Blah Blah Blah Blog Blog Blog Blah Blah

February 23, 2007

This one. A natural offshoot of this. Science types love to talk and write about science, even if they can’t do it well, or even if there is no audience present.

Hello, is anyone out there?


Handy Lab Skills 1

February 21, 2007

Lockpicking. An attractive pastime for the curious puzzle lovers.

It all started with the MIT Guide to Lockpicking naturally, which had been floating around various BBSes in the late 80s/early 90s. That went down quickly through a 2400bps modem, though it had choked on the graphics files, and young innocent me was left figuring out what the text had been trying to describe. It made sense eventually, although understanding came slow, given the lack of in-house machining tools. Experiments with paperclips led to mixed results and much frustration, but the learning experience was valuable nonetheless. The biggest break came when I got access to a grinding tool (heh, heh).

So why’s it a handy lab skill? For one, most locks in lab settings aren’t meant to seriously secure valuable stuff; rather, it’s to stop people from messing up your filing system. Or to stop people from casually borrowing (and not returning) the sole surviving copy of a manual for some obsolete piece of lab gear. Or, simply to stop people from doing something stupid. Whatever the case, locks used for the above are usually cheaply mass-manufactured imprecise little devices that would yield to the simplest of improvised lockpicks.

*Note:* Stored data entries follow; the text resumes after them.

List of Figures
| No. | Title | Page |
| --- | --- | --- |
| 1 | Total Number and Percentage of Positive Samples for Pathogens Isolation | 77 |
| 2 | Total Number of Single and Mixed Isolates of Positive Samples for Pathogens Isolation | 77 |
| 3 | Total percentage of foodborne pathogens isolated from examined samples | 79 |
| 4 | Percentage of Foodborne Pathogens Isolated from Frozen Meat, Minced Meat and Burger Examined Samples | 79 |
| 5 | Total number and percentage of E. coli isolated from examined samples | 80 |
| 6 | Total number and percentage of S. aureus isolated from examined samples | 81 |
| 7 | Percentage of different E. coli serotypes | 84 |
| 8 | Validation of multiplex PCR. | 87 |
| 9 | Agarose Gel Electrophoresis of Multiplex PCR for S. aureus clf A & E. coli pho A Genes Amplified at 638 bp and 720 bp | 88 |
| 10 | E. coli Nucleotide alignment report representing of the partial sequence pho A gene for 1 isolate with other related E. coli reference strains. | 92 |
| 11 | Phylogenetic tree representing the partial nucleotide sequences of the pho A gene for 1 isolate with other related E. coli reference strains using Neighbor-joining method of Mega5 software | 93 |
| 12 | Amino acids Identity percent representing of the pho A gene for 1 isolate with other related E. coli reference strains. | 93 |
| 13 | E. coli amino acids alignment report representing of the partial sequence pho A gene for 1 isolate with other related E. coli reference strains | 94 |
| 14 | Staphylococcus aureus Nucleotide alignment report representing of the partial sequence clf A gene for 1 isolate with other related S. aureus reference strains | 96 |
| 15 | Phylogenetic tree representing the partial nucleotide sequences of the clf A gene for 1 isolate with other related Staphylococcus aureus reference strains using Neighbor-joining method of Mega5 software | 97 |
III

Two Bits of MetalA paperclip, straightened out, end squashed with a pair of pliers and hand-filed for the pick;a thin strip of aluminium, folded over and then bent for a torque wrench. Both are quite soft and deformable, but if you’re using that much force, you’re doing it wrong anyway (or the lock’s just horribly rusty, but that almost never happens in a climate-controlled lab environment).

These two simple things have:

  • gotten past a laser keylock
  • opened a filing cabinet of equipment manuals
  • enabled a long-forgotten closet to be accessed
  • extracted 5.25″ floppy disks from their locked plastic case
  • rescued imprisoned donuts

And for all except the donuts, the key was last in the possession of the student who graduated a decade ago. A successful dissertation defence really makes you eager to leave.

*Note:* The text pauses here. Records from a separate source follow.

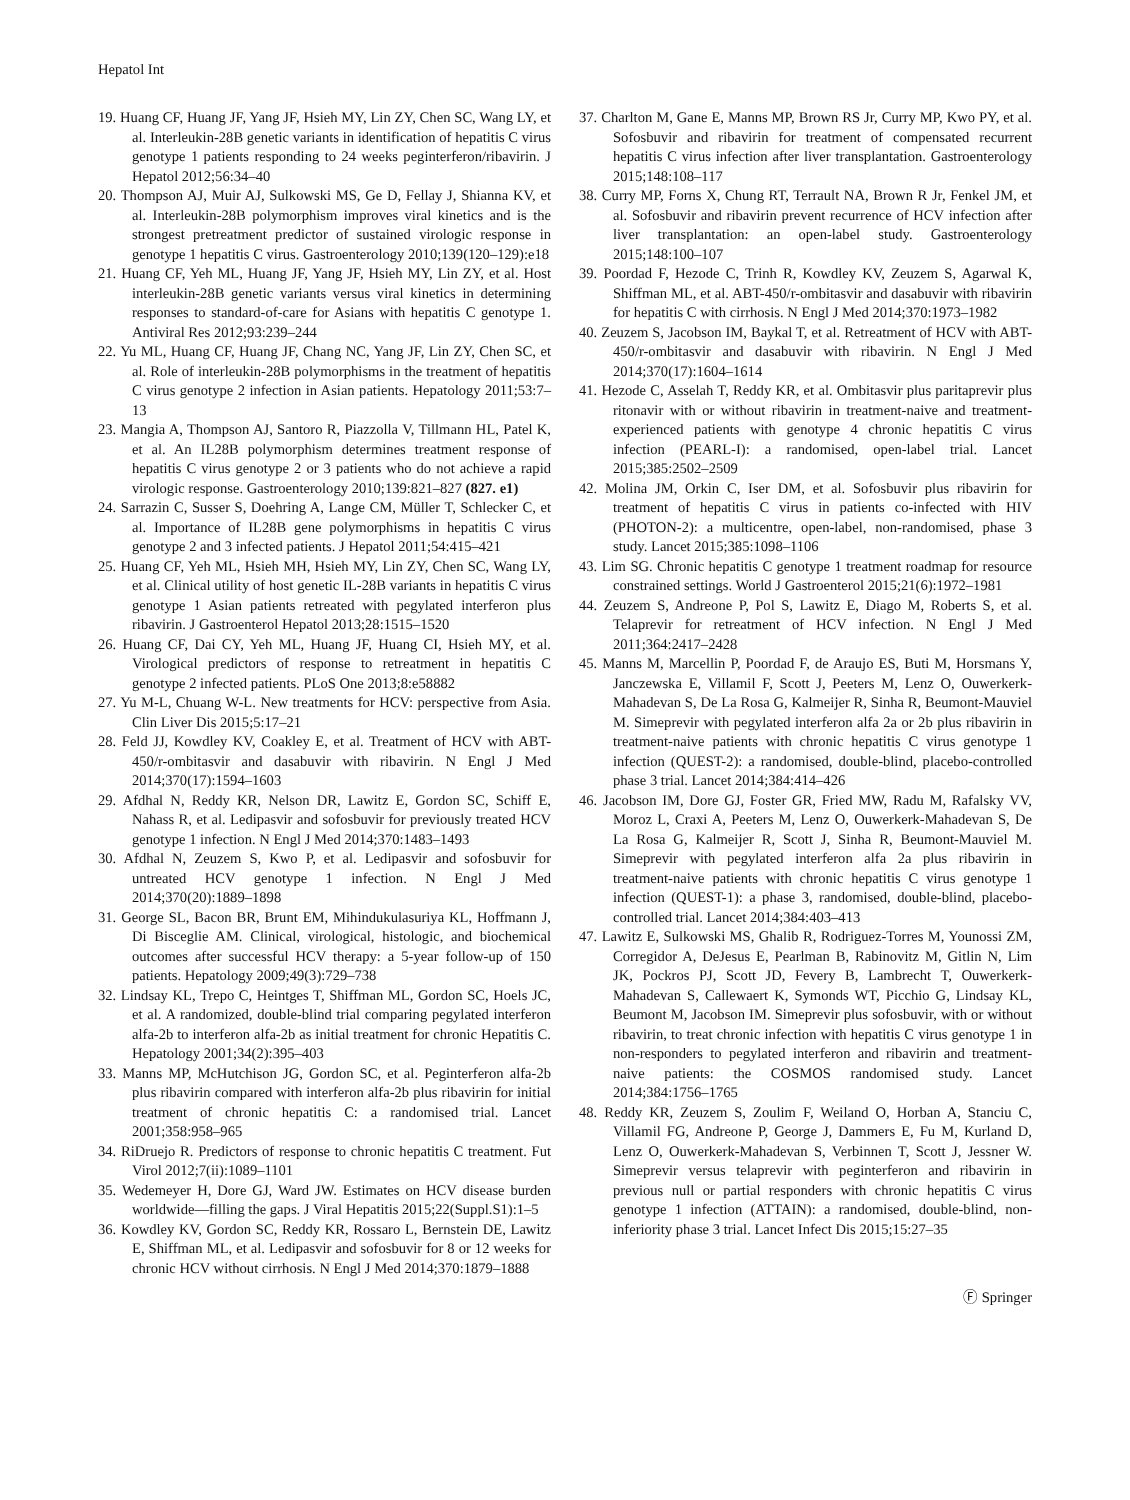Hepatol Int
19. Huang CF, Huang JF, Yang JF, Hsieh MY, Lin ZY, Chen SC, Wang LY, et al. Interleukin-28B genetic variants in identification of hepatitis C virus genotype 1 patients responding to 24 weeks peginterferon/ribavirin. J Hepatol 2012;56:34–40
20. Thompson AJ, Muir AJ, Sulkowski MS, Ge D, Fellay J, Shianna KV, et al. Interleukin-28B polymorphism improves viral kinetics and is the strongest pretreatment predictor of sustained virologic response in genotype 1 hepatitis C virus. Gastroenterology 2010;139(120–129):e18
21. Huang CF, Yeh ML, Huang JF, Yang JF, Hsieh MY, Lin ZY, et al. Host interleukin-28B genetic variants versus viral kinetics in determining responses to standard-of-care for Asians with hepatitis C genotype 1. Antiviral Res 2012;93:239–244
22. Yu ML, Huang CF, Huang JF, Chang NC, Yang JF, Lin ZY, Chen SC, et al. Role of interleukin-28B polymorphisms in the treatment of hepatitis C virus genotype 2 infection in Asian patients. Hepatology 2011;53:7–13
23. Mangia A, Thompson AJ, Santoro R, Piazzolla V, Tillmann HL, Patel K, et al. An IL28B polymorphism determines treatment response of hepatitis C virus genotype 2 or 3 patients who do not achieve a rapid virologic response. Gastroenterology 2010;139:821–827 (827. e1)
24. Sarrazin C, Susser S, Doehring A, Lange CM, Müller T, Schlecker C, et al. Importance of IL28B gene polymorphisms in hepatitis C virus genotype 2 and 3 infected patients. J Hepatol 2011;54:415–421
25. Huang CF, Yeh ML, Hsieh MH, Hsieh MY, Lin ZY, Chen SC, Wang LY, et al. Clinical utility of host genetic IL-28B variants in hepatitis C virus genotype 1 Asian patients retreated with pegylated interferon plus ribavirin. J Gastroenterol Hepatol 2013;28:1515–1520
26. Huang CF, Dai CY, Yeh ML, Huang JF, Huang CI, Hsieh MY, et al. Virological predictors of response to retreatment in hepatitis C genotype 2 infected patients. PLoS One 2013;8:e58882
27. Yu M-L, Chuang W-L. New treatments for HCV: perspective from Asia. Clin Liver Dis 2015;5:17–21
28. Feld JJ, Kowdley KV, Coakley E, et al. Treatment of HCV with ABT-450/r-ombitasvir and dasabuvir with ribavirin. N Engl J Med 2014;370(17):1594–1603
29. Afdhal N, Reddy KR, Nelson DR, Lawitz E, Gordon SC, Schiff E, Nahass R, et al. Ledipasvir and sofosbuvir for previously treated HCV genotype 1 infection. N Engl J Med 2014;370:1483–1493
30. Afdhal N, Zeuzem S, Kwo P, et al. Ledipasvir and sofosbuvir for untreated HCV genotype 1 infection. N Engl J Med 2014;370(20):1889–1898
31. George SL, Bacon BR, Brunt EM, Mihindukulasuriya KL, Hoffmann J, Di Bisceglie AM. Clinical, virological, histologic, and biochemical outcomes after successful HCV therapy: a 5-year follow-up of 150 patients. Hepatology 2009;49(3):729–738
32. Lindsay KL, Trepo C, Heintges T, Shiffman ML, Gordon SC, Hoels JC, et al. A randomized, double-blind trial comparing pegylated interferon alfa-2b to interferon alfa-2b as initial treatment for chronic Hepatitis C. Hepatology 2001;34(2):395–403
33. Manns MP, McHutchison JG, Gordon SC, et al. Peginterferon alfa-2b plus ribavirin compared with interferon alfa-2b plus ribavirin for initial treatment of chronic hepatitis C: a randomised trial. Lancet 2001;358:958–965
34. RiDruejo R. Predictors of response to chronic hepatitis C treatment. Fut Virol 2012;7(ii):1089–1101
35. Wedemeyer H, Dore GJ, Ward JW. Estimates on HCV disease burden worldwide—filling the gaps. J Viral Hepatitis 2015;22(Suppl.S1):1–5
36. Kowdley KV, Gordon SC, Reddy KR, Rossaro L, Bernstein DE, Lawitz E, Shiffman ML, et al. Ledipasvir and sofosbuvir for 8 or 12 weeks for chronic HCV without cirrhosis. N Engl J Med 2014;370:1879–1888
37. Charlton M, Gane E, Manns MP, Brown RS Jr, Curry MP, Kwo PY, et al. Sofosbuvir and ribavirin for treatment of compensated recurrent hepatitis C virus infection after liver transplantation. Gastroenterology 2015;148:108–117
38. Curry MP, Forns X, Chung RT, Terrault NA, Brown R Jr, Fenkel JM, et al. Sofosbuvir and ribavirin prevent recurrence of HCV infection after liver transplantation: an open-label study. Gastroenterology 2015;148:100–107
39. Poordad F, Hezode C, Trinh R, Kowdley KV, Zeuzem S, Agarwal K, Shiffman ML, et al. ABT-450/r-ombitasvir and dasabuvir with ribavirin for hepatitis C with cirrhosis. N Engl J Med 2014;370:1973–1982
40. Zeuzem S, Jacobson IM, Baykal T, et al. Retreatment of HCV with ABT-450/r-ombitasvir and dasabuvir with ribavirin. N Engl J Med 2014;370(17):1604–1614
41. Hezode C, Asselah T, Reddy KR, et al. Ombitasvir plus paritaprevir plus ritonavir with or without ribavirin in treatment-naive and treatment-experienced patients with genotype 4 chronic hepatitis C virus infection (PEARL-I): a randomised, open-label trial. Lancet 2015;385:2502–2509
42. Molina JM, Orkin C, Iser DM, et al. Sofosbuvir plus ribavirin for treatment of hepatitis C virus in patients co-infected with HIV (PHOTON-2): a multicentre, open-label, non-randomised, phase 3 study. Lancet 2015;385:1098–1106
43. Lim SG. Chronic hepatitis C genotype 1 treatment roadmap for resource constrained settings. World J Gastroenterol 2015;21(6):1972–1981
44. Zeuzem S, Andreone P, Pol S, Lawitz E, Diago M, Roberts S, et al. Telaprevir for retreatment of HCV infection. N Engl J Med 2011;364:2417–2428
45. Manns M, Marcellin P, Poordad F, de Araujo ES, Buti M, Horsmans Y, Janczewska E, Villamil F, Scott J, Peeters M, Lenz O, Ouwerkerk-Mahadevan S, De La Rosa G, Kalmeijer R, Sinha R, Beumont-Mauviel M. Simeprevir with pegylated interferon alfa 2a or 2b plus ribavirin in treatment-naive patients with chronic hepatitis C virus genotype 1 infection (QUEST-2): a randomised, double-blind, placebo-controlled phase 3 trial. Lancet 2014;384:414–426
46. Jacobson IM, Dore GJ, Foster GR, Fried MW, Radu M, Rafalsky VV, Moroz L, Craxi A, Peeters M, Lenz O, Ouwerkerk-Mahadevan S, De La Rosa G, Kalmeijer R, Scott J, Sinha R, Beumont-Mauviel M. Simeprevir with pegylated interferon alfa 2a plus ribavirin in treatment-naive patients with chronic hepatitis C virus genotype 1 infection (QUEST-1): a phase 3, randomised, double-blind, placebo-controlled trial. Lancet 2014;384:403–413
47. Lawitz E, Sulkowski MS, Ghalib R, Rodriguez-Torres M, Younossi ZM, Corregidor A, DeJesus E, Pearlman B, Rabinovitz M, Gitlin N, Lim JK, Pockros PJ, Scott JD, Fevery B, Lambrecht T, Ouwerkerk-Mahadevan S, Callewaert K, Symonds WT, Picchio G, Lindsay KL, Beumont M, Jacobson IM. Simeprevir plus sofosbuvir, with or without ribavirin, to treat chronic infection with hepatitis C virus genotype 1 in non-responders to pegylated interferon and ribavirin and treatment-naive patients: the COSMOS randomised study. Lancet 2014;384:1756–1765
48. Reddy KR, Zeuzem S, Zoulim F, Weiland O, Horban A, Stanciu C, Villamil FG, Andreone P, George J, Dammers E, Fu M, Kurland D, Lenz O, Ouwerkerk-Mahadevan S, Verbinnen T, Scott J, Jessner W. Simeprevir versus telaprevir with peginterferon and ribavirin in previous null or partial responders with chronic hepatitis C virus genotype 1 infection (ATTAIN): a randomised, double-blind, non-inferiority phase 3 trial. Lancet Infect Dis 2015;15:27–35
Ⓕ Springer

A more robust version of the above can be crafted in less than an hour, given some scraps of spring steel and a grinder. Although you don’t get that many bragging rights, of course. :D


Hello, world

February 16, 2007

Yep. I talk science. It’s pretty much a requirement for the job. Talking science to scientists is the easy part. It’s making it understandable to your funding agency, venture capitalists and taxpayers that’s hard. Still, it’s gotta be done, in one form or other. So why not here?